Yine de sen, ah bir bilsen…
Niye yarattın bizi? Senin alakan yoksa, kim izin verdi burada var olmamıza. Nereye kadar devam edecek bu varlık durumu, kaç tane daha insan doğacak ve ölecek. Sen mi diyeceksin yeterli, artık gerek kalmadı hayata, yaşama. Kime soracağız yaşadıklarımızın hesabını? Herkes yaptıklarımızın hesabını bize soracaklarını söylüyorlar, biz kime soracağız? Ben de hesap sormak, yargılamak, karar vermek istiyorum. Bizi buraya eğer birileri getirdiyse, ona hesabını sormak istiyorum, mutlak adaletin yoktu da, neden yaşamak zorunda bıraktın bizi.
Hesap sorduktan sonra da teşekkür edeceğim. Gökyüzü için, kuşlar ve kediler için, sevdiğim kadın için. Sadece acıyı değil, neşeyi de katmışın bu dünyaya. Nadir de olsa, insan var olmasına sebep bulabilmiş. Benim için bir kadın oldu, sabah serinliğinde uzaktan duyduğum kuş sesleri oldu, bir gün zengin olabilme ihtimali oldu.
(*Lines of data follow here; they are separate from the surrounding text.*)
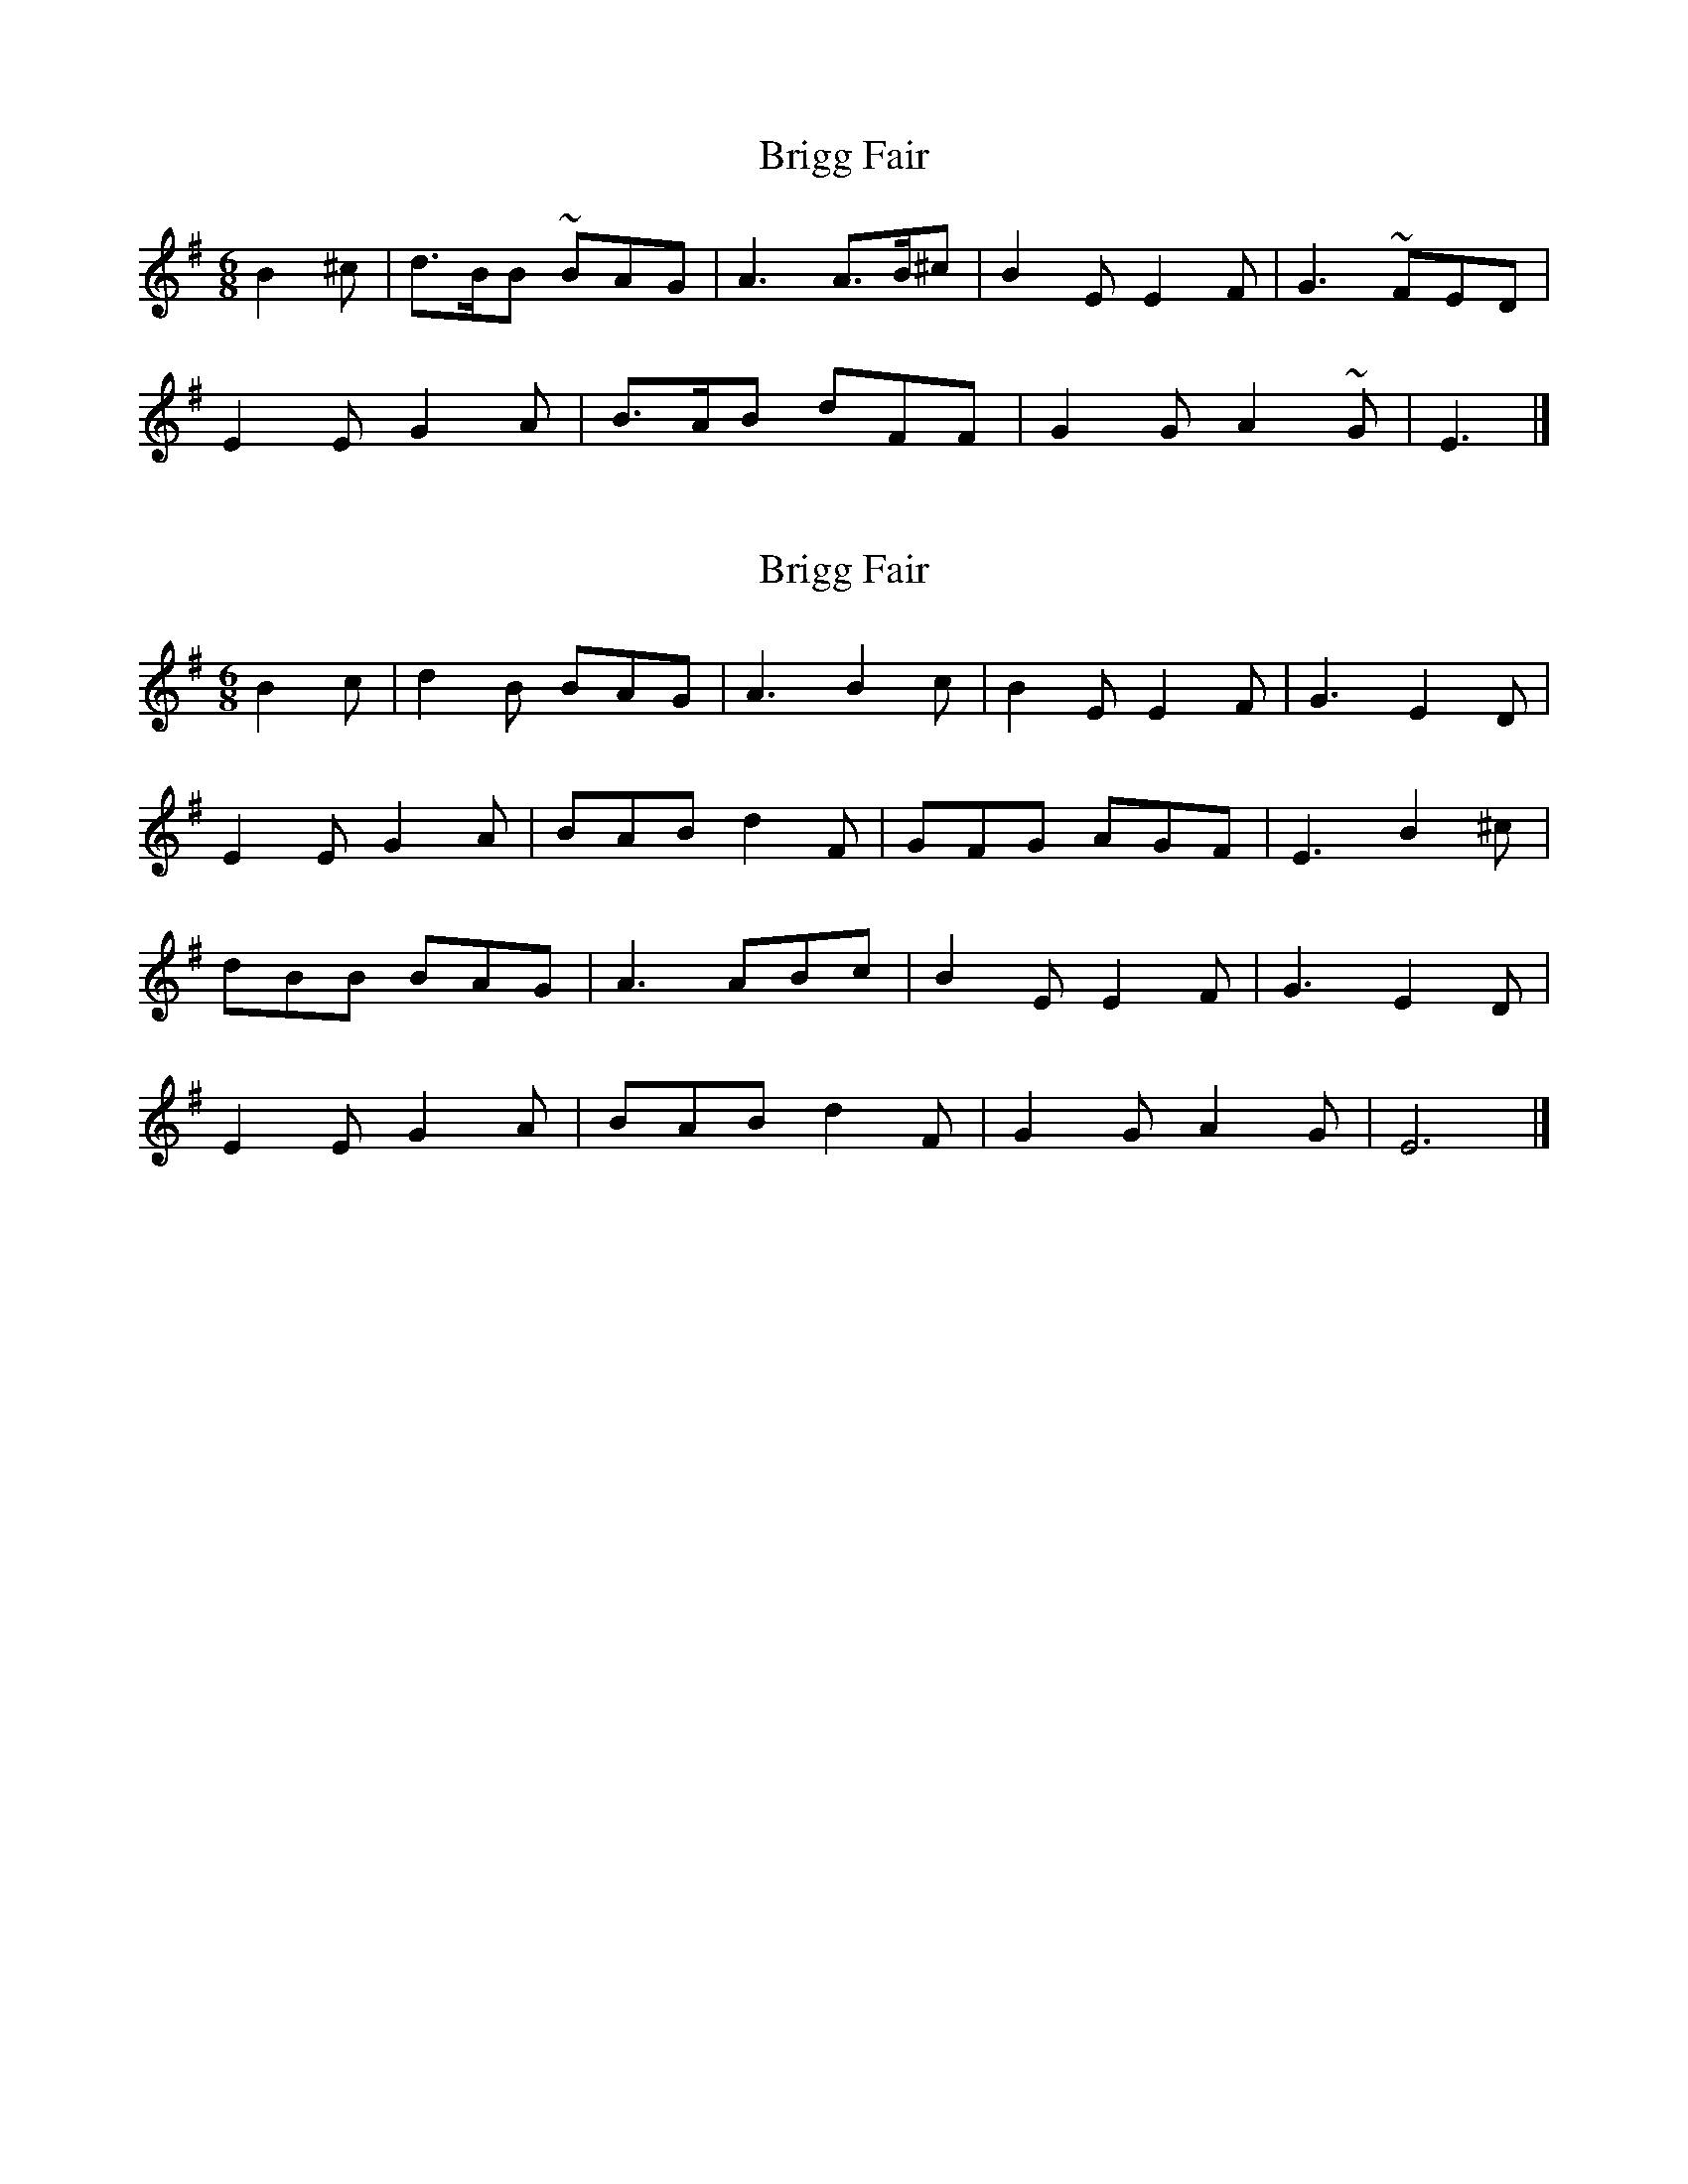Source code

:X: 1
T: Brigg Fair
Z: Falkbeer
S: https://thesession.org/tunes/6799#setting6799
R: jig
M: 6/8
L: 1/8
K: Emin
B2^c|d>BB ~BAG|A3 A>B^c|B2E E2F|G3 ~FED|
E2E G2A|B>AB dFF|G2G A2~G|E3|]
X: 2
T: Brigg Fair
Z: MTGuru
S: https://thesession.org/tunes/6799#setting18399
R: jig
M: 6/8
L: 1/8
K: Emin
B2c|d2B BAG|A3 B2c|B2E E2F|G3 E2D| E2E G2A|BAB d2F|GFG AGF|E3 B2^c| dBB BAG|A3 ABc|B2E E2F|G3 E2D| E2E G2A|BAB d2F|G2G A2G|E6|]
Yine de tanrının varlığını kabul etmek istemiyorum. Annesinin boğazını kesilirken gören çocuklar var bu dünyada, depremde küçük kardeşinin ölüsüne sarılıp saatlerce beton altında bekleyen çocuklar var. Sevdiği tüm insanlardan uzakta, bir gecede yalnız başına ölen insanlar var bu dünyada. Çocuğuna canının çektiği bir tek çikolata alacak parayı bulamayan aileler. Bunlar sadece bu zamanın acıları, geçmişte köle olarak satılan kadınlar, tedavisi olmadığı için acı çekerek ölen insanlar, savaşlar, intiharlar, işkenceler…
Hangi birine açıklama yapabilirsin? Hesabını sorsam hangi birine cevap verebilirsin. İçtiğim alkolün hesabını soracaksın demek? Yarattığın bu kadar acının hesabını kim soracak sana? Seviyorum diye dokunduğuma haram diyeceksin, sen karar vereceksin buna ama tecavüz edilerek öldürülen bir kadının hesabını kimse soramayacak sana. Çünkü adı sınav, varlığı şart.
Kusura bakma da, ne olursan ol, her şeyin bir karşılığı, dengesi var bu evrende ve herkes bir gün yarattıklarının ve yaptıklarının hesabını verecek. Sen de dahil, ben de dahil.
Benim günahım sevmek, içmek, ağlamak.